_ЗАДАНИЕ A_
Установите, соответствуют ли утверждения (i)–(iii) фрагменту о Временном правительстве и 12-м армейском корпусе. Для каждого укажите «да» или «нет» и приведите решающие слова фрагмента дословно.
(i) Временное правительство возложило вину за неуспехи на солдат.
(ii) Большая часть солдат корпуса отказалась выходить на передовую.
(iii) Участок фронта наступления соответствовал действующим силам корпуса.
_ЗАДАНИЕ B_
Продолжите фрагмент о Временном правительстве и 12-м армейском корпусе, начав сразу после его последнего предложения.

Временное правительство, продолжая следовать своей политике обвинило в постыдных неуспехах не солдат, не новые порядки, не наступивший кавардак в головах, а командующих и стало заменять старых военачальников на молодых честолюбцев, которые и ускорили конечную катастрофу.

* * *

12 -й армейский корпус занят реорганизацией своего небольшого участка фронта наступления, который все же слишком велик для
его действующих сил. Большая часть солдат осталась в арьергарде, отказавшись выходить на передовую. Заставить их нет никакой возможности, так как правительство упорно желает подчинить судьбы России требованиям солдат, а управление ходом событий равнодушным, скептичным, а то и враждебным к войне комитетам.

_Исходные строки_

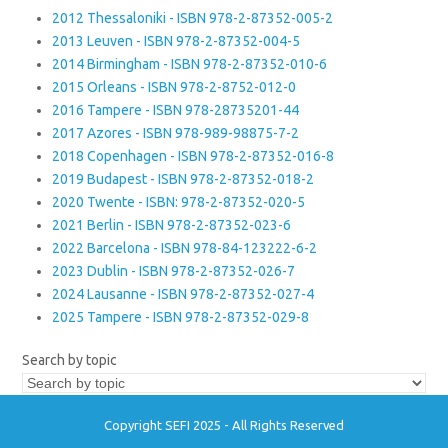
2012 Thessaloniki - ISBN 978-2-87352-005-2
2013 Leuven - ISBN 978-2-87352-004-5
2014 Birmingham - ISBN 978-2-87352-010-6
2015 Orleans - ISBN 978-2-8752-012-0
2016 Tampere - ISBN 978-28735201-44
2017 Azores - ISBN 978-989-98875-7-2
2018 Copenhagen - ISBN 978-2-87352-016-8
2019 Budapest - ISBN 978-2-87352-018-2
2020 Twente - ISBN: 978-2-87352-020-5
2021 Berlin - ISBN 978-2-87352-023-6
2022 Barcelona - ISBN 978-84-123222-6-2
2023 Dublin - ISBN 978-2-87352-026-7
2024 Lausanne - ISBN 978-2-87352-027-4
2025 Tampere - ISBN 978-2-87352-029-8
Search by topic
Copyright SEFI 2025 - All Rights Reserved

_РЕЗУЛЬТАТ ВЫПОЛНЕНИЯ A_
(i) Нет: «обвинило в постыдных неуспехах не солдат, не новые порядки, не наступивший кавардак в головах, а командующих».
(ii) Да: «Большая часть солдат осталась в арьергарде, отказавшись выходить на передовую».
(iii) Нет: «который все же слишком велик для его действующих сил».

_РЕЗУЛЬТАТ ВЫПОЛНЕНИЯ B_
Отношение солдат поражает теперь своей грубостью, как до этого поражало смирением. Кое-кто из штабных офицеров, тех, что вошли
в военные комитеты и посещают солдатские собрания, незаметно переняли плебейские манеры и говорят торопливо и яростно, как
агитаторы. С немалым удивлением смотрю на генерала Черемисова, который прогуливается в обществе двух солдат.
Теперь генералы дожили до необходимости льстить солдатам, добиваясь фальшивым дружеством, которое, разумеется, никого не обманывает, того, что новый режим не позволяет добиваться дисциплинарными мерами.

* * *

На свежем воздухе начались конные соревнования, борьба пляски с кинжалами. Зрители, став стеной, поддерживали танцоров криками и хлопками в ладоши. Потом показывали упражнения с шашками: пускали лошадей в галоп и рубили ветки, поставленные справа и слева. Удивительно ловки эти кавказские всадники, которые любят только рубящее оружие. Они презирают копья, клинки и штыки, считая колющее оружие предательским. Они говорят: «Колют евреи».

* * *

Солдат спросил меня, почему Франция хочет продолжать войну.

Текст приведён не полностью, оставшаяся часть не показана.